Thursday, April 3, 2008

Disconnect between male and female characters in To The Lighthouse

When reading sections XI to XIV, it struck me that the text became a back and forth change of perspective between Mr. Ramsay and Mrs. Ramsay. Also, section IX is a back and forth between Lily Briscoe’s perspective and William Banks perspective. Virginia Woolf creates a sense of separation between the male and female gender in the way that these changes of perspectives allow for the reader to catch a glimpse into what both parties are thinking while the characters go on thinking about each other unknowingly. Mr. Ramsay comes in from his walk outside and is saddened by the distant look in his wife’s eye, “aloof from him now in her beauty” (65). Meanwhile, when they start to walk and talk together, Mrs. Ramsay comments to herself that “He [Mr. Ramsay] would sit at the table with them like a person in a dream (70). Both Mr. and Mrs. Ramsay are thinking in detail about each other and how their heads are in the clouds basically, but because the thoughts are kept to themselves, a loss of connection is felt by the reader between the couple. When discussing their son, the topic of scholarships comes up, something they “disagreed always about… but it did not matter. She liked him to believe in scholarships, and he liked her to be proud of Andrew whatever he did” (67). This compromising for the other person brings back a sense of union between the individuals that were before so separated in the passage. However, the connection is made based on lying and falsely agreeing to something that each character does not necessarily believe in order to please the opposite party.
This disconnect between Mr. and Mrs. Ramsay is ironic because it gives a dismal look on married life while Mrs. Ramsay is constantly pushing marriage onto the young girls around her.
Words unheard and unspoken between two people but known by the reader allow for a better understanding of separateness. This separateness forced me to interpret that although Mrs. Ramsay is the stereotypical help-all wife and Mr. Ramsay is portrayed as the just one who is stern and right but not respected by his family, that how one is exposed or depicted in life (either by the author of the text, or broader as a human in existence) is not always how one is. Mr. Ramsay obviously cares a lot about his wife, as seen by the romantic descriptions of her in this passage, yet he is still described harshly in the novel. And, although Mrs. Ramsay is often rendered as the mother to all in the book, she has dark thoughts and is not perfect.
Regardless of the level of awkwardness in the relationship between the Ramsay’s, they are still viewed by other characters as the symbolic married couple. When Lily and William run into them on their stroll, Lily comments “so this is marriage” (72).

1 comment:

Christy said...

You mention “thoughts (that) are kept to themselves” and “words unheard and unspoken” between Mr. and Mrs. Ramsay. It is interesting that even though the thoughts are never verbalized, the thoughts themselves are distasteful to Mrs. Ramsay, as “she disliked anything that reminded her that she had been seen sitting thinking” (p. 68). She cannot even deal with her private thoughts, and perhaps the irony in this is that in order to sort out the inner self, one often needs some sort of external catharsis. Bottling things up often only complicates the emotions, while communicating with another human can help to sort things out. Mr. Ramsay also seems to think that he must keep emotions within as he liked the bay because “one could worry things out alone” (p. 69, emphasis mine). One very important sentence from Mrs. Ramsay’s thoughts is: “No, they could not share that; they could not say that” (p. 68). It is only about having read the book to James, but the repetition of within the sentence draws more attention to the thought as if Mrs. Ramsay were referring to something greater. The fact is that they cannot share or say.

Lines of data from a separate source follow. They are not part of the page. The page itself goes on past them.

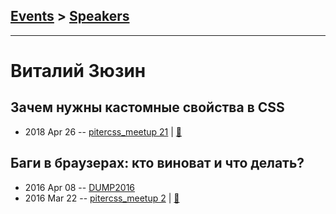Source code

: ## [Events](../README.md) > [Speakers](../speakers.md)
---

# Виталий Зюзин

## Зачем нужны кастомные свойства в CSS
- 2018 Apr 26 -- [pitercss_meetup 21](https://www.youtube.com/watch?v=4S-46XrHZ7k)  | [:notebook:](https://pitercss.ru/21/pres/custom-props/)  
## Баги в браузерах: кто виноват и что делать?
- 2016 Apr 08 -- [DUMP2016](https://www.youtube.com/watch?v=K4cQH85bntQ)    
- 2016 Mar 22 -- [pitercss_meetup 2](https://www.youtube.com/watch?v=K-t9FIs2WTo)  | [:notebook:](http://pitercss.ru/2/pres/browser-bugs/)  
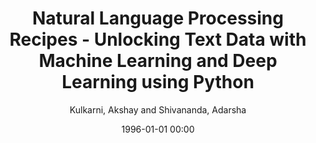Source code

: ---
layout: post
title: Natural Language Processing Recipes - Unlocking Text Data with Machine Learning and Deep Learning using Python

date: 1996-01-01 00:00
author: Kulkarni, Akshay and Shivananda, Adarsha
year: 2019
---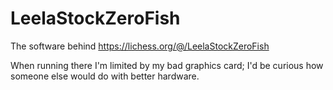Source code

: # LeelaStockZeroFish

The software behind https://lichess.org/@/LeelaStockZeroFish

When running there I'm limited by my bad graphics card; I'd be curious how someone else would do with better hardware.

This brings us to the next thought that they are separated. One line that I caught was when Mr. Ramsay tells Mrs. Ramsay, “You’re teaching your daughter to exaggerate” (p. 67, emphasis mine). This possessive pronoun shows that Mr. Ramsay feels a disconnect with both his wife and his children. This separateness is a problem because they are not content with it and it causes them both pain and a yearning for more. It is mentioned that “…her remoteness pained him” (p 64) and later on the walk that “…here he became uncomfortable, as if he were breaking into that solitude, that aloofness, that remoteness of hers…” (p. 67). Without the prior mentioned communication, they will remain separate and empty.

You also mentioned that any time that they actually did make a connection, it was “based on lying and falsely agreeing.” It seems that in this book much of the actually dialogue is nonsense. Mr. Tansley nails it on the head later in the dinner party when he thinks, “They (the Ramsays) did talk nonsense,” (p. 90). Any communication is mostly worthless. Mrs. Ramsay thinks to herself of her husband’s words, “All this phrase-making was a game, she thought, for if she had said half what he said, she would have blown her brains out by now” (p 69). Mr. Ramsay can only say unimportant things while Mrs. Ramsay can never say what she truly feels.